I would appreciate it immensely.
(1) Delete the first row. Put you column:group assignments in a different file (put them in the same order, of course). (2) What model matrices have you tried and what exactly do you mean by "none of them have worked"?
(1) done that now.
(2) A somewhat comparable example in the vignette where African males and females are compared uses the following matrix:
I did not figure out how to apply this to my data.
I also tried:
and several other similar designs.
The problem is that
(a) I don't know what matrix to design, and
(b) how to use the expression data set, the list created in (1) and the design matrix.
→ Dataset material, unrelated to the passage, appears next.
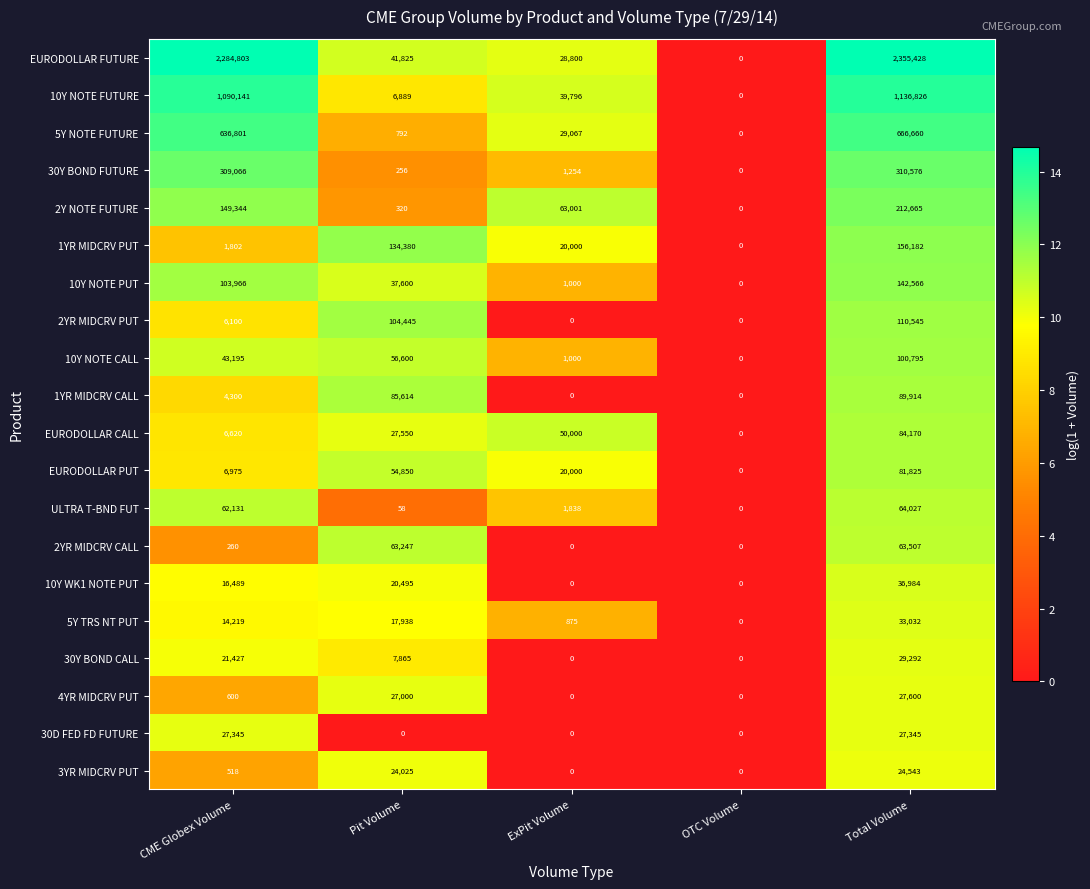

Rank the series by their maximum value, from lowest to highest.

3YR MIDCRV PUT, 30D FED FD FUTURE, 4YR MIDCRV PUT, 30Y BOND CALL, 5Y TRS NT PUT, 10Y WK1 NOTE PUT, 2YR MIDCRV CALL, ULTRA T-BND FUT, EURODOLLAR PUT, EURODOLLAR CALL, 1YR MIDCRV CALL, 10Y NOTE CALL, 2YR MIDCRV PUT, 10Y NOTE PUT, 1YR MIDCRV PUT, 2Y NOTE FUTURE, 30Y BOND FUTURE, 5Y NOTE FUTURE, 10Y NOTE FUTURE, EURODOLLAR FUTURE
Because that gives me three objects to work with, while the vignette always includes a design matrix and data.
Regards
The list of sample associations is used by model.matrix(). In short, you make a dataframe whose rows are samples and columns are parameters (diet, individual, etc.). Unless you know what you're doing, which would require having taken linear algebra at some point in your education, it's probably not a good idea to make random model matrices by hand (i.e., use model.matrix()). Your design is just ~diet or ~statin, depending on what you want to call things. If you look at section 9.7 of the users guide, you'll see an example of an experiment similar to (but more complicated than) yours. In this example, the dataframe or vector created in step (1) would be
targets
. You'd use that to create the design matrix.